STUDY TEXT START
He acted like recommending a book to a woman who was unfamiliar with comics was some sort of huge chore and he really had better things to be spending his time on; but when pressed, recommended Watchmen. I asked him what it was about, since it was sealed in plastic and he didn’t want it opened by someone who might not buy it, and he said, oh, it was by Alan Moore (but still did not tell me what it was about). I indicated that I’d never heard of Alan Moore. He indicated that clearly I must be some sort of poser imbecile (‘You’ve never heard of Alan Moore?’), not an actual rare Female Comics Geek, because comics geeks know who Alan Moore is.

 

I indicated that I’d read a few issues of Runaways that I liked, after a suggestion made by my boyfriend. He indicated that now everything made sense. I was a Girlfriend Who’d Read A Comic Once. Not an actual Geek. Just a Girlfriend who’d accidentally wandered into the store without her Geek Man. He half-heartedly recommended I just look around at a few things and maybe I’d find something I liked – this being made a bit difficult by the trades being in plastic you weren’t allowed to open without permission. Then he walked away. Just left me standing there in an otherwise empty store, still clueless, in the midst of the bewildering selection of Stories I Couldn’t Browse Through Without His Permission, feeling very unwelcome and slightly ashamed to not already know everything about every comic, ever.

 

Needless to say, I didn’t buy anything that day. The guy made me feel so unwelcome and so much like I was bothering him just by being there that I didn’t even want to go to the check-out line to interact with him again, and I’m not a timid person. At all. Now, you could say, “he was just a rude guy.” Well, he was. But he was rude to me specifically because I was a woman and therefore clearly not a serious geek. I know this because I watched him interacting helpfully and not-rudely with the three male customers who he helped before me, one of whom had also asked for recommendations. I know this because I had a whole conversation with him in which he made me feel, both subtly and not-so-subtly, like I was unwelcome in the store and unworthy of his time because I was a woman and therefore not knowledgeable about comics like his male customers. I know this because I still remember how it felt to be unexpectedly treated like a second-class citizen by someone whose job it was supposed to be to help me.

 

Why am I talking about this now? Because it wasn’t an isolated incident. Ridiculous as it may seem, even now, when I know much, much more about comics and the industry, when I’m actually known by some people for how big a fan I am of comics and a particular character, I still occasionally encounter the attitude that I’m somehow here in the Comics World by accident or as a Secondary Character in the whole show; not because I love it with as much passion as any guy out there.

 

For example: a year or so ago, I was attending a con and ran into a male acquaintance of mine who is on the creator side of the industry and who I’ve known for awhile. As we stood near his table at the end of a row in Artist’s Alley chatting and catching up, out of nowhere he said to me “So, where’s the guy?” I had no idea what he meant, and replied with a blank “What?” His response: “Well, you’re always here with one of the guys [in the industry]. I was wondering who you’re here with this time.”

 

Now it’s true that when we met I was introduced to him by another “one of the guys” who is a friend and happened to be walking the con floor with me. It’s also true that often when I’m at a con, I’ll hang out with some of the industry folks, because I naturally gravitate towards creative people who share my interests, and they tend to be on the creator side of things; and it’s true that most of these people are men. But I’ve actually never gone to a con with a man, and was surprised that this was the impression my acquaintance seemed to have; that I always tagged along with some guy, rather than being excited about and planning a trip to the con all by myself because I love comics and comic cons.
STUDY TEXT END
SUPPLIED DATA START
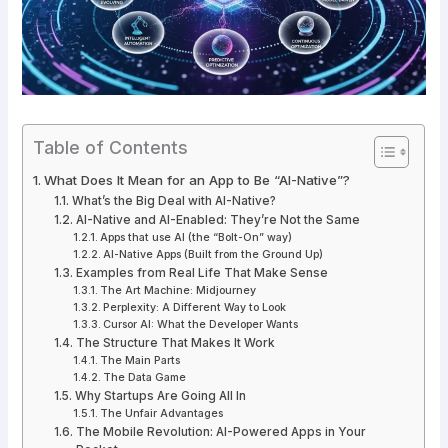
Table of Contents
What Does It Mean for an App to Be “AI-Native”?
What’s the Big Deal with AI-Native?
AI-Native and AI-Enabled: They’re Not the Same
Apps that use AI (the “Bolt-On” way)
AI-Native Apps (Built from the Ground Up)
Examples from Real Life That Make Sense
The Art Machine: Midjourney
Perplexity: A Different Way to Look
Cursor AI: What the Developer Wants
The Structure That Makes It Work
The Main Parts
The Data Game
Why Startups Are Going All In
The Unfair Advantages
The Mobile Revolution: AI-Powered Apps in Your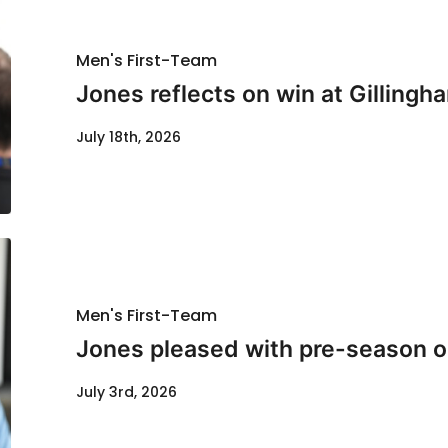
Men's First-Team
Jones reflects on win at Gillingh
July 18th, 2026
Men's First-Team
Jones pleased with pre-season o
July 3rd, 2026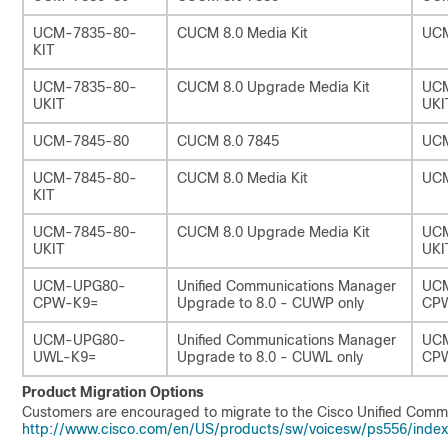
UCM-7835-80-
CUCM 8.0 Media Kit
UCM
KIT
UCM-7835-80-
CUCM 8.0 Upgrade Media Kit
UCM
UKIT
UKI
UCM-7845-80
CUCM 8.0 7845
UC
UCM-7845-80-
CUCM 8.0 Media Kit
UCM
KIT
UCM-7845-80-
CUCM 8.0 Upgrade Media Kit
UCM
UKIT
UKI
UCM-UPG80-
Unified Communications Manager
UC
CPW-K9=
Upgrade to 8.0 - CUWP only
CP
UCM-UPG80-
Unified Communications Manager
UC
UWL-K9=
Upgrade to 8.0 - CUWL only
CP
Product Migration Options
Customers are encouraged to migrate to the Cisco Unified Commu
http://www.cisco.com/en/US/products/sw/voicesw/ps556/index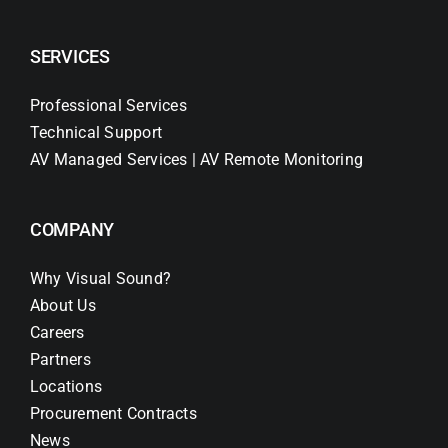
SERVICES
Professional Services
Technical Support
AV Managed Services | AV Remote Monitoring
COMPANY
Why Visual Sound?
About Us
Careers
Partners
Locations
Procurement Contracts
News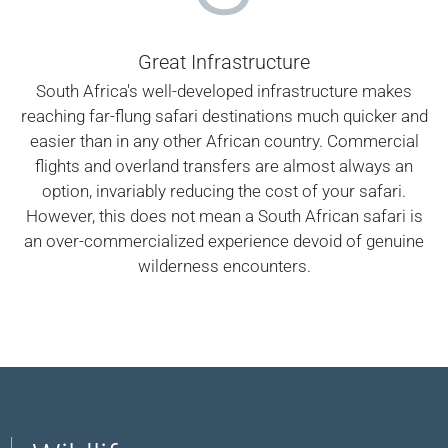
Great Infrastructure
South Africa's well-developed infrastructure makes
reaching far-flung safari destinations much quicker and
easier than in any other African country. Commercial
flights and overland transfers are almost always an
option, invariably reducing the cost of your safari.
However, this does not mean a South African safari is
an over-commercialized experience devoid of genuine
wilderness encounters.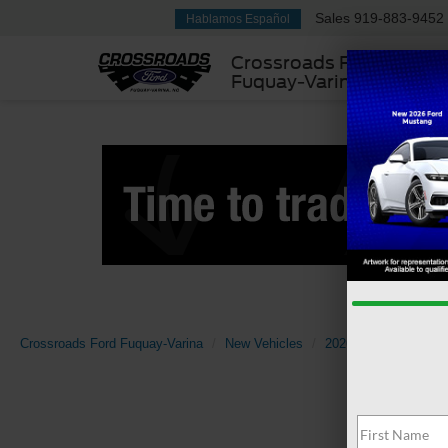
Sales
919-883-9452
Hablamos Español
Crossroads Ford
Fuquay-Varina
Crossroads Ford Fuquay-Varina
New Vehicles
2026
Ford
Sup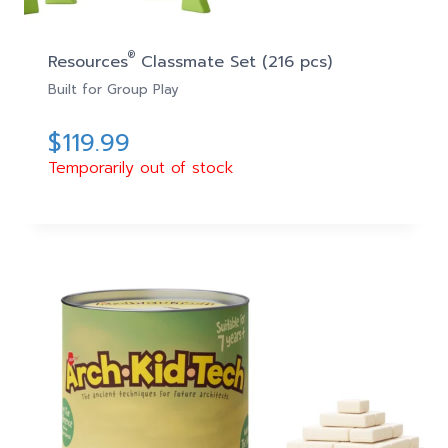
®
Resources
Classmate Set (216 pcs)
Built for Group Play
$
119.99
Temporarily out of stock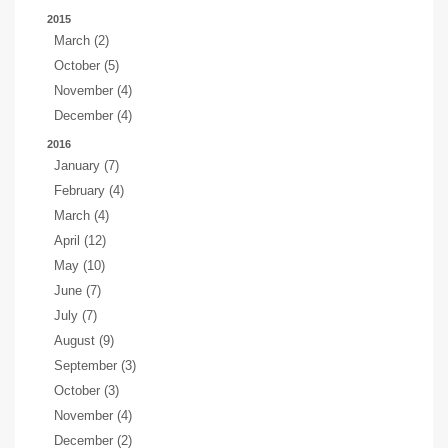
2015
March (2)
October (5)
November (4)
December (4)
2016
January (7)
February (4)
March (4)
April (12)
May (10)
June (7)
July (7)
August (9)
September (3)
October (3)
November (4)
December (2)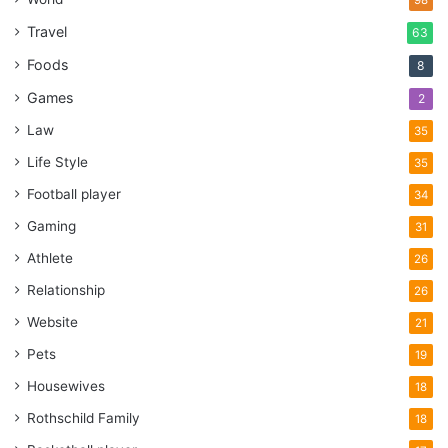
98
Travel
63
Foods
8
Games
2
Law
35
Life Style
35
Football player
34
Gaming
31
Athlete
26
Relationship
26
Website
21
Pets
19
Housewives
18
source:aosom.co.uk
Rothschild Family
18
If you have design problems, you can see how celebrities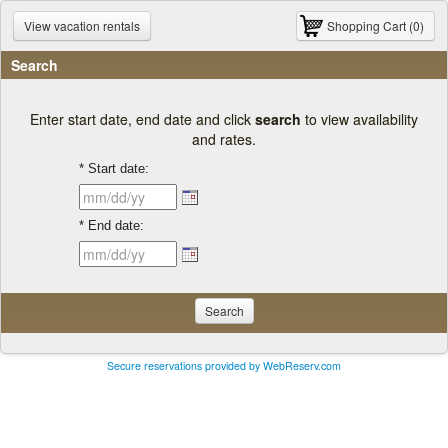
View vacation rentals
Shopping Cart (0)
Search
Enter start date, end date and click
search
to view availability
and rates.
* Start date:
* End date:
Search
Secure reservations provided by WebReserv.com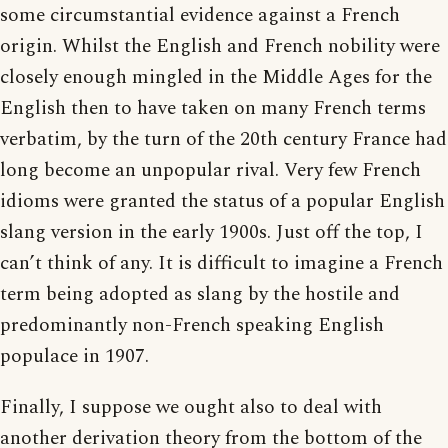
some circumstantial evidence against a French
origin. Whilst the English and French nobility were
closely enough mingled in the Middle Ages for the
English then to have taken on many French terms
verbatim, by the turn of the 20th century France had
long become an unpopular rival. Very few French
idioms were granted the status of a popular English
slang version in the early 1900s. Just off the top, I
can’t think of any. It is difficult to imagine a French
term being adopted as slang by the hostile and
predominantly non-French speaking English
populace in 1907.
Finally, I suppose we ought also to deal with
another derivation theory from the bottom of the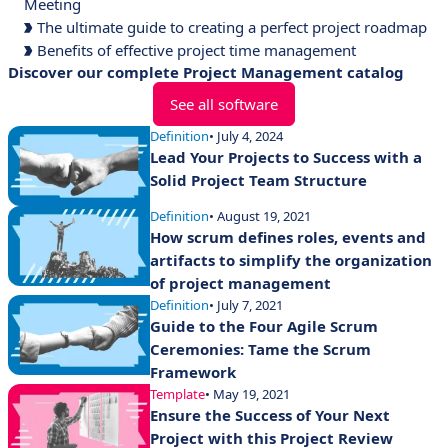
Meeting
The ultimate guide to creating a perfect project roadmap
Benefits of effective project time management
Discover our complete Project Management catalog
See all software
Definition
• July 4, 2024
Lead Your Projects to Success with a
Solid Project Team Structure
Definition
• August 19, 2021
How scrum defines roles, events and
artifacts to simplify the organization
of project management
Definition
• July 7, 2021
Guide to the Four Agile Scrum
Ceremonies: Tame the Scrum
Framework
Template
• May 19, 2021
Ensure the Success of Your Next
Project with this Project Review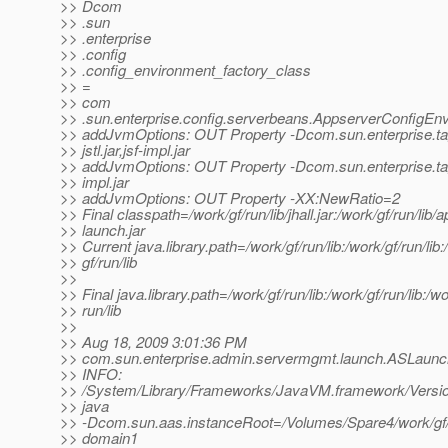
>> Dcom
>> .sun
>> .enterprise
>> .config
>> .config_environment_factory_class
>> =
>> com
>> .sun.enterprise.config.serverbeans.AppserverConfigEn
>> addJvmOptions: OUT Property -Dcom.sun.enterprise.ta
>> jstl.jar,jsf-impl.jar
>> addJvmOptions: OUT Property -Dcom.sun.enterprise.tag
>> impl.jar
>> addJvmOptions: OUT Property -XX:NewRatio=2
>> Final classpath=/work/gf/run/lib/jhall.jar:/work/gf/run/lib/
>> launch.jar
>> Current java.library.path=/work/gf/run/lib:/work/gf/run/lib:
>> gf/run/lib
>>
>> Final java.library.path=/work/gf/run/lib:/work/gf/run/lib:/wo
>> run/lib
>>
>> Aug 18, 2009 3:01:36 PM
>> com.sun.enterprise.admin.servermgmt.launch.ASLaun
>> INFO:
>> /System/Library/Frameworks/JavaVM.framework/Versio
>> java
>> -Dcom.sun.aas.instanceRoot=/Volumes/Spare4/work/gf
>> domain1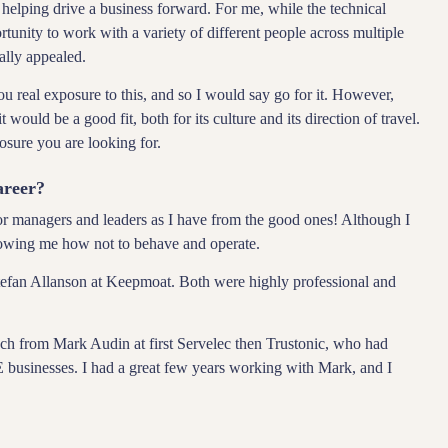
 helping drive a business forward. For me, while the technical
rtunity to work with a variety of different people across multiple
eally appealed.
 real exposure to this, and so I would say go for it. However,
t would be a good fit, both for its culture and its direction of travel.
osure you are looking for.
areer?
oor managers and leaders as I have from the good ones! Although I
owing me how not to behave and operate.
fan Allanson at Keepmoat. Both were highly professional and
.
uch from Mark Audin at first Servelec then Trustonic, who had
businesses. I had a great few years working with Mark, and I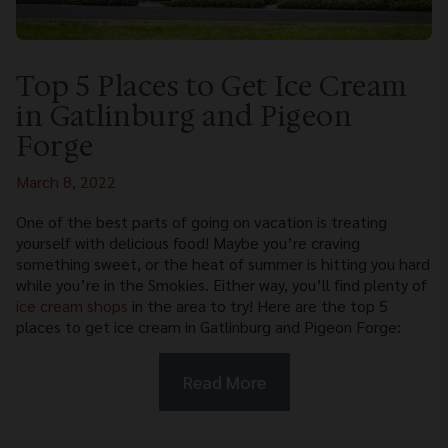
Top 5 Places to Get Ice Cream
in Gatlinburg and Pigeon
Forge
March 8, 2022
One of the best parts of going on vacation is treating
yourself with delicious food! Maybe you’re craving
something sweet, or the heat of summer is hitting you hard
while you’re in the Smokies. Either way, you’ll find plenty of
ice cream shops
in the area to try! Here are the top 5
places to get ice cream in Gatlinburg and Pigeon Forge:
Read More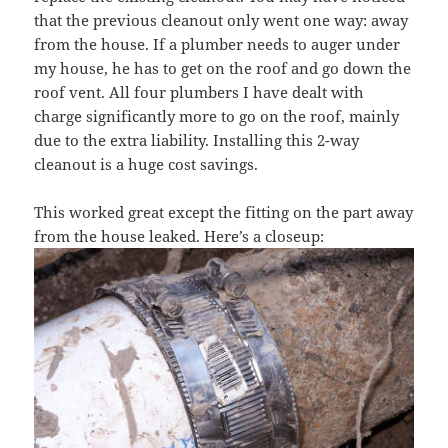
that the previous cleanout only went one way: away
from the house. If a plumber needs to auger under
my house, he has to get on the roof and go down the
roof vent. All four plumbers I have dealt with
charge significantly more to go on the roof, mainly
due to the extra liability. Installing this 2-way
cleanout is a huge cost savings.
This worked great except the fitting on the part away
from the house leaked. Here’s a closeup:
SUPPLIED DATA END
:: JOB ITEM ::
Answer these questions from the comics essay:
1. What book did the store clerk recommend?
2. Which comic had the writer read a few issues of?
3. How many male customers did the clerk help before the writer?
None of these items is needed.

:: SOLUTION TO THIS EXERCISE ::
1. Watchmen
2. Runaways
3. Three